**书面任务 1**
把下方全部记录中的每一行逐字返回,不要在答案中放入图片。

Kubeflow项目使得在Kubernetes上部署机器学习的工作流更加容易,可移植并且可扩展。其中Pipeline是Kubeflow的一个核心模块,可以定义机器学习各个步骤的工作流,按照编排来进行执行。
我在学习Kubeflow的过程中,发现网上关于Pipeline方面的介绍比较少,官网的例子则比较晦涩,而且大都是要结合GCP环境来部署的。对于我们个人学习来说,没有一个比较简明的教程。我研究了一下,实现了在个人电脑上用kubeadm部署了一个k8s集群,运行Kubeflow,并以预测泰坦尼克号生还者这一个经典的机器学习任务为例,实现了一个pipeline来完成从数据特征转换,模型训练到数据预测的全过程。
主要包括几个步骤:
- 安装专门的 SDK
- Python 定义好 Pipeline
- SDK 构建 pipeline 的包,最后通过 UI 上传
环境准备
在自己在开发环境安装Pipelines SDK
pip3 install kfp --upgrade --user
echo "export PATH=$PATH:~/.local/bin" >> ~/.bashrc
source ~/.bashrc
which dsl-compile
数据准备
首先需要准备Titantic的数据集,在网上下载之后,我把数据集保存到了本地目录。要使pipeline能访问数据,我是通过创建一个Mount到本地目录的PV来实现的,之后就可以在pipeline里面通过给component attach pvolume的方式来访问数据了。以下是创建PV的yaml:
apiVersion: v1
kind: PersistentVolume
metadata:
name: my-pv
spec:
capacity:
storage: 1Gi
volumeMode: Filesystem
accessModes:
- ReadWriteOnce
persistentVolumeReclaimPolicy: Delete
storageClassName: local-storage
local:
path: /home/abc/data
nodeAffinity:
required:
nodeSelectorTerms:
- matchExpressions:
- key: kubernetes.io/hostname
operator: In
values:
- abc-desktop
数据特征转换
这里略去对数据集的探索的过程。根据数据探索的结果,我们需要填补Age, Embarked这2个特征的缺失值,删去缺失值过多的Cabin特征,从Name中提取生成新的特征Title,以及把Sex, Embarked, Title这3个特征转为类别值。具体的生成pipeline component的Python代码如下,程序名称为titantic_preprocess_component.py,运行后即可生成一个yaml文件:
import kfp.components as comp
def titantic_preprocess(
train_dataset: comp.InputTextFile(str),
test_dataset: comp.InputTextFile(str),
processed_train_dataset: comp.OutputBinaryFile(str),
processed_test_dataset: comp.OutputBinaryFile(str)):
import pandas as pd
import re
from sklearn import preprocessing
import pickle
# Based on the EDA reulst to fill the missing age by title
age_title = {
'Mr': 32.368090452261306,
'Mrs': 35.898148148148145,
'Miss': 21.773972602739725,
'Master': 4.574166666666667,
'Dr': 42.0,
'Ms': 21.773972602739725
}
df_train = pd.read_csv(train_dataset, header=0)

**书面任务 2**
将上方文档节选中从“Kubeflow项目使得在K”起到“模型训练到数据预测的全过程。”为止的这一段逐字重新打出来。

**本题数据**
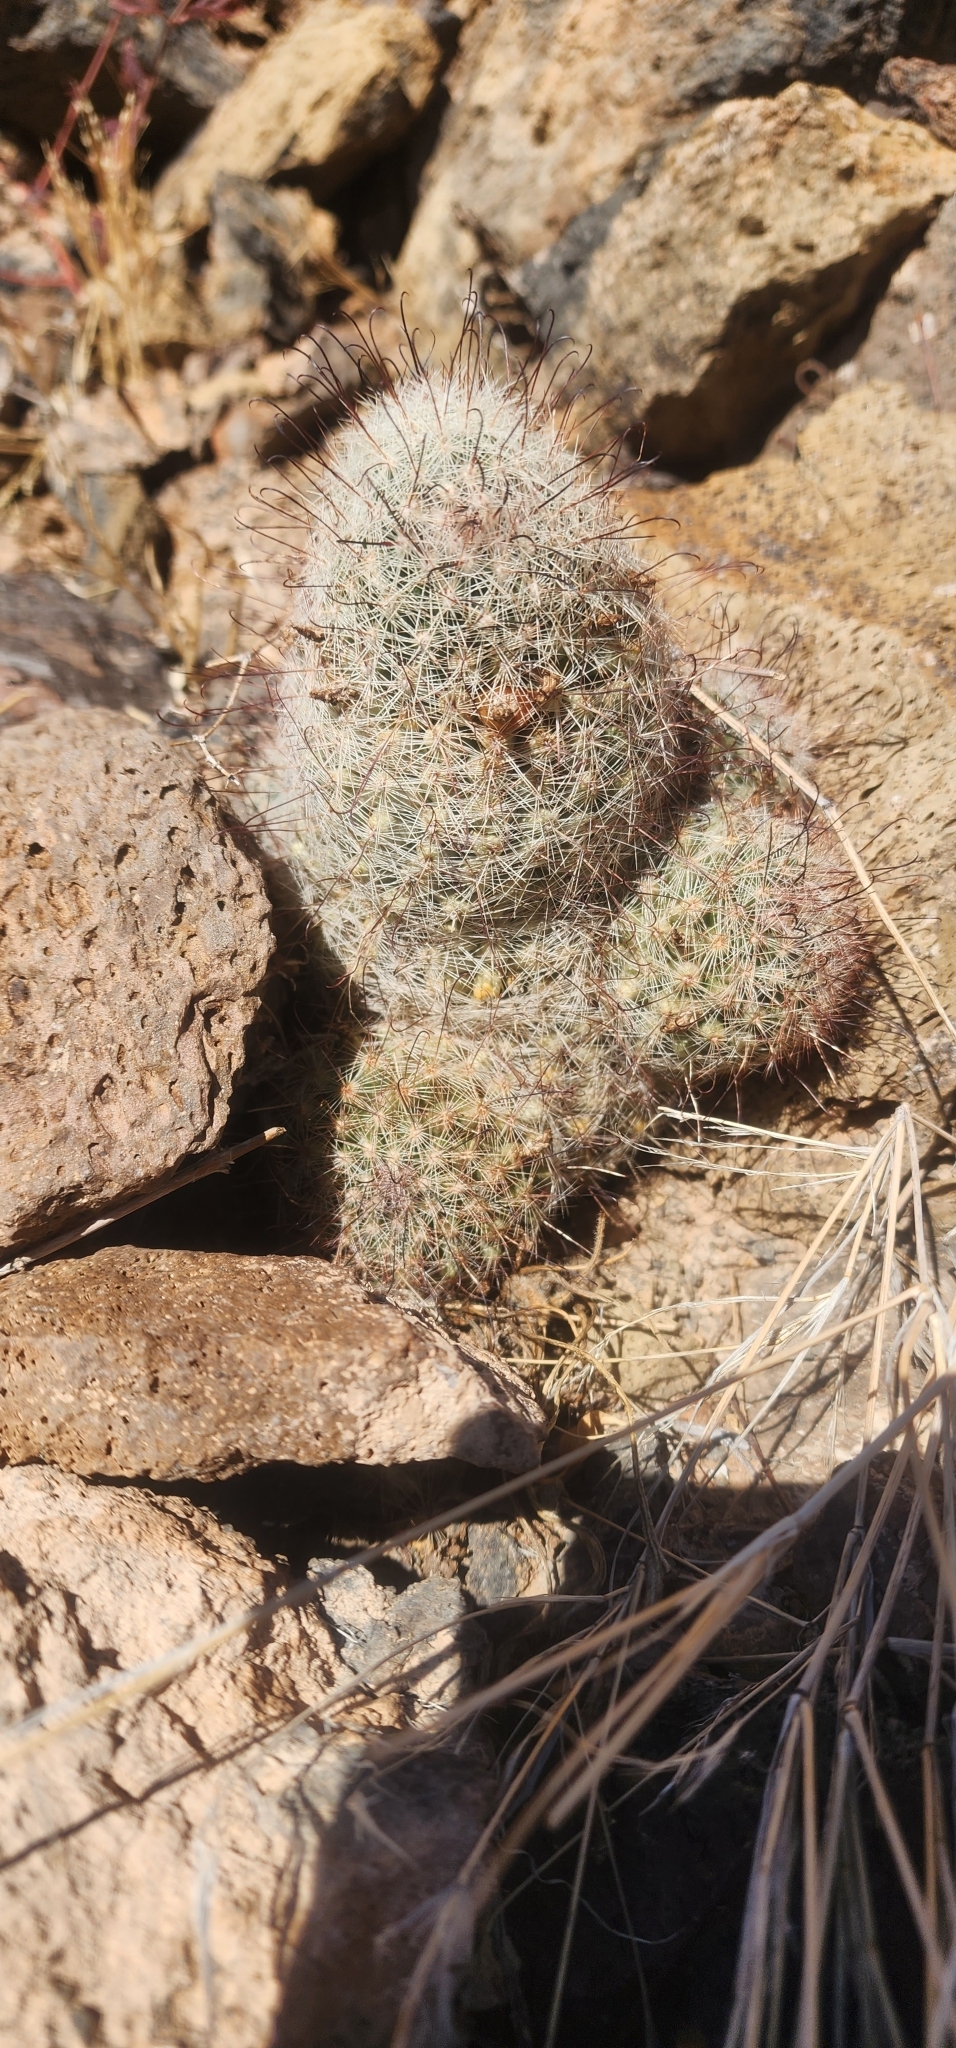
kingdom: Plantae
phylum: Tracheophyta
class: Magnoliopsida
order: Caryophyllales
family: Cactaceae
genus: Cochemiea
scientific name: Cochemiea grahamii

**完整答案 1**
kingdom: Plantae
phylum: Tracheophyta
class: Magnoliopsida
order: Caryophyllales
family: Cactaceae
genus: Cochemiea
scientific name: Cochemiea grahamii

**完整答案 2**
Kubeflow项目使得在Kubernetes上部署机器学习的工作流更加容易,可移植并且可扩展。其中Pipeline是Kubeflow的一个核心模块,可以定义机器学习各个步骤的工作流,按照编排来进行执行。
我在学习Kubeflow的过程中,发现网上关于Pipeline方面的介绍比较少,官网的例子则比较晦涩,而且大都是要结合GCP环境来部署的。对于我们个人学习来说,没有一个比较简明的教程。我研究了一下,实现了在个人电脑上用kubeadm部署了一个k8s集群,运行Kubeflow,并以预测泰坦尼克号生还者这一个经典的机器学习任务为例,实现了一个pipeline来完成从数据特征转换,模型训练到数据预测的全过程。